What is expected: Rewrite the data below with every "salt shakers" changed to "pepper shakers" and everything else left as it is.

* BEGIN *

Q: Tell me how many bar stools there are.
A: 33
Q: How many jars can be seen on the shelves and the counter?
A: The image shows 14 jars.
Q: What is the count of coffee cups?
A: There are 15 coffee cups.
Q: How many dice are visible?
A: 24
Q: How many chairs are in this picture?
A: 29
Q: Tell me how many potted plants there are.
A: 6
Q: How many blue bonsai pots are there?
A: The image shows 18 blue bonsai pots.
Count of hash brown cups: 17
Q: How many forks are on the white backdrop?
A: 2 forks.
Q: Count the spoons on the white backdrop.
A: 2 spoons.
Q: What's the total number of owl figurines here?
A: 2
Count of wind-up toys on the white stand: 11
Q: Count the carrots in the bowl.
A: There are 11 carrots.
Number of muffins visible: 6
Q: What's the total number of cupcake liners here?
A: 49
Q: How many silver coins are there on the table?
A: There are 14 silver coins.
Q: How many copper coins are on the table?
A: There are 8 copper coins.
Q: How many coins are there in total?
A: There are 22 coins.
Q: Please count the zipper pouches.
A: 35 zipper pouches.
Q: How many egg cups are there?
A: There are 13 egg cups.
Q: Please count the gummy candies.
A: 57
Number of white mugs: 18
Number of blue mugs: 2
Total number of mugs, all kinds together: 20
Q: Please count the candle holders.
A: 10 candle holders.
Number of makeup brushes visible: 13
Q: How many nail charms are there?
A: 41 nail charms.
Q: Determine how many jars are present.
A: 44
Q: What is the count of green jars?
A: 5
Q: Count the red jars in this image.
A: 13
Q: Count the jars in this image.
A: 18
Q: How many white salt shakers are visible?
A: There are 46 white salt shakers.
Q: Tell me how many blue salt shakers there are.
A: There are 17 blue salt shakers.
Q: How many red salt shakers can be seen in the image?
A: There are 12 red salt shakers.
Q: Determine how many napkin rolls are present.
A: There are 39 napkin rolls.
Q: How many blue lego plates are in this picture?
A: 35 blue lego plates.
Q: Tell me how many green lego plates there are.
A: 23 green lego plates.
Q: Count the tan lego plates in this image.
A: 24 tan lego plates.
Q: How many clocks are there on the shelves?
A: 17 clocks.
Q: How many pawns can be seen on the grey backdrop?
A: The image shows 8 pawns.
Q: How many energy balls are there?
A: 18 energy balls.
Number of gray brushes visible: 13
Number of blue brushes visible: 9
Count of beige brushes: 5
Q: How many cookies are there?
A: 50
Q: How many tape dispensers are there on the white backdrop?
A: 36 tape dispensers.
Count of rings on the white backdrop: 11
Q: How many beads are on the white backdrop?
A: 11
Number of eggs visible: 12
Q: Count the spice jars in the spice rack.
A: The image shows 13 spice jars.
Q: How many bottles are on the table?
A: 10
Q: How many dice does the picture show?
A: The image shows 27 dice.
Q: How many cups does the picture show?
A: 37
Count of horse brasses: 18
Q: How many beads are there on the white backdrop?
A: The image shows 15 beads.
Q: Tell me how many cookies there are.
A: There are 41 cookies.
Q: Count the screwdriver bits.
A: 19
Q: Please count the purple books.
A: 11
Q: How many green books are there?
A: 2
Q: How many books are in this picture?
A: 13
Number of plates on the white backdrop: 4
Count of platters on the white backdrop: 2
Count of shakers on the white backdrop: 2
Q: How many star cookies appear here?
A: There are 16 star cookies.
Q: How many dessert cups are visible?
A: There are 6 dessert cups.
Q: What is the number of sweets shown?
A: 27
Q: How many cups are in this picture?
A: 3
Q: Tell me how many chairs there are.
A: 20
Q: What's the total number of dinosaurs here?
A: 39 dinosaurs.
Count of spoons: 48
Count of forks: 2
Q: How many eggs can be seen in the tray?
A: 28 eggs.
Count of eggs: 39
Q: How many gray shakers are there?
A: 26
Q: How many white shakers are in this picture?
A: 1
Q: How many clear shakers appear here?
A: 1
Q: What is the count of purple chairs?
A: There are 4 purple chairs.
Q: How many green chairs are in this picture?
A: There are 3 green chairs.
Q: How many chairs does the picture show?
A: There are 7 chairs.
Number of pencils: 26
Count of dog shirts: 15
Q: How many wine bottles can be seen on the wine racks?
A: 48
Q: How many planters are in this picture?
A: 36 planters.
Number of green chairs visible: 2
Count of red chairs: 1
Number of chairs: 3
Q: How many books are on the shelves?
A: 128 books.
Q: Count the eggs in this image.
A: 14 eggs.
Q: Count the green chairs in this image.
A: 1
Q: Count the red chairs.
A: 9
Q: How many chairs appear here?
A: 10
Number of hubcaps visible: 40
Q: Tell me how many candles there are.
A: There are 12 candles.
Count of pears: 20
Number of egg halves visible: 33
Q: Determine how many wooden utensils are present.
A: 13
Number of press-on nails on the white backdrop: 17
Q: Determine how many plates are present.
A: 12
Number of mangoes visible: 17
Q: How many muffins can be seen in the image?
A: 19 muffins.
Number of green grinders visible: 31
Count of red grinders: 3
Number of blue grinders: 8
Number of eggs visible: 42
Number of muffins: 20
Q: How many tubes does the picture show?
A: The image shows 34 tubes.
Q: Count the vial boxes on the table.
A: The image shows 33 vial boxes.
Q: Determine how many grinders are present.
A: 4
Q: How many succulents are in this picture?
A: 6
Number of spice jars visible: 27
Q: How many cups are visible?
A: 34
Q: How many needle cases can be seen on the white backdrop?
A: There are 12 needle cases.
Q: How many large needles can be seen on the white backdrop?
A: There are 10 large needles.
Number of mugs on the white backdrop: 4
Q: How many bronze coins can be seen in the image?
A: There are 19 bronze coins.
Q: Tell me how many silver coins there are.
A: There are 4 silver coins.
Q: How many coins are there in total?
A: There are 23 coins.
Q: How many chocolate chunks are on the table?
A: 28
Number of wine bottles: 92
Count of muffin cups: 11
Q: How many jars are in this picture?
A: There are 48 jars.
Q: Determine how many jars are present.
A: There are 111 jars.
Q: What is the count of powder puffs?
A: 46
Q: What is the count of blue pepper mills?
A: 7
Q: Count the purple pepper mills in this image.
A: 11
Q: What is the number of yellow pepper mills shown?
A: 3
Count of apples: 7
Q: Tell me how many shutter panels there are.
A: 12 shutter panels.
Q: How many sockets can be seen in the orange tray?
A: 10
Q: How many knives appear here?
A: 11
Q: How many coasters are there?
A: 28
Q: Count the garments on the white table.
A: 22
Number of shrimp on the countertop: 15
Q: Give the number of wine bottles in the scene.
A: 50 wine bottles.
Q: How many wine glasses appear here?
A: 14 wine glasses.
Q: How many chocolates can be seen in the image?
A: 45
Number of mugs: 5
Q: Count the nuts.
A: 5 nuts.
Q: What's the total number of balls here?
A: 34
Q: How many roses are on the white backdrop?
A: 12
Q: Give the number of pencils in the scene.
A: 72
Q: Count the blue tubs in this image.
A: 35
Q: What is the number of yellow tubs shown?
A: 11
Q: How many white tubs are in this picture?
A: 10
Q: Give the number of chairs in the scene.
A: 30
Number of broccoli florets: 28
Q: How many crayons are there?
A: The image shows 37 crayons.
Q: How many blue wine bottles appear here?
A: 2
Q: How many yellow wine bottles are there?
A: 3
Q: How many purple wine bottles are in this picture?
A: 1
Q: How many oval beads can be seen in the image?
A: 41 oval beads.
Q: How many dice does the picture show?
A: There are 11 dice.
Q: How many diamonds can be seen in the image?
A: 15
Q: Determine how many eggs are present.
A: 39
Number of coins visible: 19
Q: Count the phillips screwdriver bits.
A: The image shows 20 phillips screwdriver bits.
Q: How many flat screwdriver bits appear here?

* END *

Answer for the task:
Q: Tell me how many bar stools there are.
A: 33
Q: How many jars can be seen on the shelves and the counter?
A: The image shows 14 jars.
Q: What is the count of coffee cups?
A: There are 15 coffee cups.
Q: How many dice are visible?
A: 24
Q: How many chairs are in this picture?
A: 29
Q: Tell me how many potted plants there are.
A: 6
Q: How many blue bonsai pots are there?
A: The image shows 18 blue bonsai pots.
Count of hash brown cups: 17
Q: How many forks are on the white backdrop?
A: 2 forks.
Q: Count the spoons on the white backdrop.
A: 2 spoons.
Q: What's the total number of owl figurines here?
A: 2
Count of wind-up toys on the white stand: 11
Q: Count the carrots in the bowl.
A: There are 11 carrots.
Number of muffins visible: 6
Q: What's the total number of cupcake liners here?
A: 49
Q: How many silver coins are there on the table?
A: There are 14 silver coins.
Q: How many copper coins are on the table?
A: There are 8 copper coins.
Q: How many coins are there in total?
A: There are 22 coins.
Q: Please count the zipper pouches.
A: 35 zipper pouches.
Q: How many egg cups are there?
A: There are 13 egg cups.
Q: Please count the gummy candies.
A: 57
Number of white mugs: 18
Number of blue mugs: 2
Total number of mugs, all kinds together: 20
Q: Please count the candle holders.
A: 10 candle holders.
Number of makeup brushes visible: 13
Q: How many nail charms are there?
A: 41 nail charms.
Q: Determine how many jars are present.
A: 44
Q: What is the count of green jars?
A: 5
Q: Count the red jars in this image.
A: 13
Q: Count the jars in this image.
A: 18
Q: How many white pepper shakers are visible?
A: There are 46 white pepper shakers.
Q: Tell me how many blue pepper shakers there are.
A: There are 17 blue pepper shakers.
Q: How many red pepper shakers can be seen in the image?
A: There are 12 red pepper shakers.
Q: Determine how many napkin rolls are present.
A: There are 39 napkin rolls.
Q: How many blue lego plates are in this picture?
A: 35 blue lego plates.
Q: Tell me how many green lego plates there are.
A: 23 green lego plates.
Q: Count the tan lego plates in this image.
A: 24 tan lego plates.
Q: How many clocks are there on the shelves?
A: 17 clocks.
Q: How many pawns can be seen on the grey backdrop?
A: The image shows 8 pawns.
Q: How many energy balls are there?
A: 18 energy balls.
Number of gray brushes visible: 13
Number of blue brushes visible: 9
Count of beige brushes: 5
Q: How many cookies are there?
A: 50
Q: How many tape dispensers are there on the white backdrop?
A: 36 tape dispensers.
Count of rings on the white backdrop: 11
Q: How many beads are on the white backdrop?
A: 11
Number of eggs visible: 12
Q: Count the spice jars in the spice rack.
A: The image shows 13 spice jars.
Q: How many bottles are on the table?
A: 10
Q: How many dice does the picture show?
A: The image shows 27 dice.
Q: How many cups does the picture show?
A: 37
Count of horse brasses: 18
Q: How many beads are there on the white backdrop?
A: The image shows 15 beads.
Q: Tell me how many cookies there are.
A: There are 41 cookies.
Q: Count the screwdriver bits.
A: 19
Q: Please count the purple books.
A: 11
Q: How many green books are there?
A: 2
Q: How many books are in this picture?
A: 13
Number of plates on the white backdrop: 4
Count of platters on the white backdrop: 2
Count of shakers on the white backdrop: 2
Q: How many star cookies appear here?
A: There are 16 star cookies.
Q: How many dessert cups are visible?
A: There are 6 dessert cups.
Q: What is the number of sweets shown?
A: 27
Q: How many cups are in this picture?
A: 3
Q: Tell me how many chairs there are.
A: 20
Q: What's the total number of dinosaurs here?
A: 39 dinosaurs.
Count of spoons: 48
Count of forks: 2
Q: How many eggs can be seen in the tray?
A: 28 eggs.
Count of eggs: 39
Q: How many gray shakers are there?
A: 26
Q: How many white shakers are in this picture?
A: 1
Q: How many clear shakers appear here?
A: 1
Q: What is the count of purple chairs?
A: There are 4 purple chairs.
Q: How many green chairs are in this picture?
A: There are 3 green chairs.
Q: How many chairs does the picture show?
A: There are 7 chairs.
Number of pencils: 26
Count of dog shirts: 15
Q: How many wine bottles can be seen on the wine racks?
A: 48
Q: How many planters are in this picture?
A: 36 planters.
Number of green chairs visible: 2
Count of red chairs: 1
Number of chairs: 3
Q: How many books are on the shelves?
A: 128 books.
Q: Count the eggs in this image.
A: 14 eggs.
Q: Count the green chairs in this image.
A: 1
Q: Count the red chairs.
A: 9
Q: How many chairs appear here?
A: 10
Number of hubcaps visible: 40
Q: Tell me how many candles there are.
A: There are 12 candles.
Count of pears: 20
Number of egg halves visible: 33
Q: Determine how many wooden utensils are present.
A: 13
Number of press-on nails on the white backdrop: 17
Q: Determine how many plates are present.
A: 12
Number of mangoes visible: 17
Q: How many muffins can be seen in the image?
A: 19 muffins.
Number of green grinders visible: 31
Count of red grinders: 3
Number of blue grinders: 8
Number of eggs visible: 42
Number of muffins: 20
Q: How many tubes does the picture show?
A: The image shows 34 tubes.
Q: Count the vial boxes on the table.
A: The image shows 33 vial boxes.
Q: Determine how many grinders are present.
A: 4
Q: How many succulents are in this picture?
A: 6
Number of spice jars visible: 27
Q: How many cups are visible?
A: 34
Q: How many needle cases can be seen on the white backdrop?
A: There are 12 needle cases.
Q: How many large needles can be seen on the white backdrop?
A: There are 10 large needles.
Number of mugs on the white backdrop: 4
Q: How many bronze coins can be seen in the image?
A: There are 19 bronze coins.
Q: Tell me how many silver coins there are.
A: There are 4 silver coins.
Q: How many coins are there in total?
A: There are 23 coins.
Q: How many chocolate chunks are on the table?
A: 28
Number of wine bottles: 92
Count of muffin cups: 11
Q: How many jars are in this picture?
A: There are 48 jars.
Q: Determine how many jars are present.
A: There are 111 jars.
Q: What is the count of powder puffs?
A: 46
Q: What is the count of blue pepper mills?
A: 7
Q: Count the purple pepper mills in this image.
A: 11
Q: What is the number of yellow pepper mills shown?
A: 3
Count of apples: 7
Q: Tell me how many shutter panels there are.
A: 12 shutter panels.
Q: How many sockets can be seen in the orange tray?
A: 10
Q: How many knives appear here?
A: 11
Q: How many coasters are there?
A: 28
Q: Count the garments on the white table.
A: 22
Number of shrimp on the countertop: 15
Q: Give the number of wine bottles in the scene.
A: 50 wine bottles.
Q: How many wine glasses appear here?
A: 14 wine glasses.
Q: How many chocolates can be seen in the image?
A: 45
Number of mugs: 5
Q: Count the nuts.
A: 5 nuts.
Q: What's the total number of balls here?
A: 34
Q: How many roses are on the white backdrop?
A: 12
Q: Give the number of pencils in the scene.
A: 72
Q: Count the blue tubs in this image.
A: 35
Q: What is the number of yellow tubs shown?
A: 11
Q: How many white tubs are in this picture?
A: 10
Q: Give the number of chairs in the scene.
A: 30
Number of broccoli florets: 28
Q: How many crayons are there?
A: The image shows 37 crayons.
Q: How many blue wine bottles appear here?
A: 2
Q: How many yellow wine bottles are there?
A: 3
Q: How many purple wine bottles are in this picture?
A: 1
Q: How many oval beads can be seen in the image?
A: 41 oval beads.
Q: How many dice does the picture show?
A: There are 11 dice.
Q: How many diamonds can be seen in the image?
A: 15
Q: Determine how many eggs are present.
A: 39
Number of coins visible: 19
Q: Count the phillips screwdriver bits.
A: The image shows 20 phillips screwdriver bits.
Q: How many flat screwdriver bits appear here?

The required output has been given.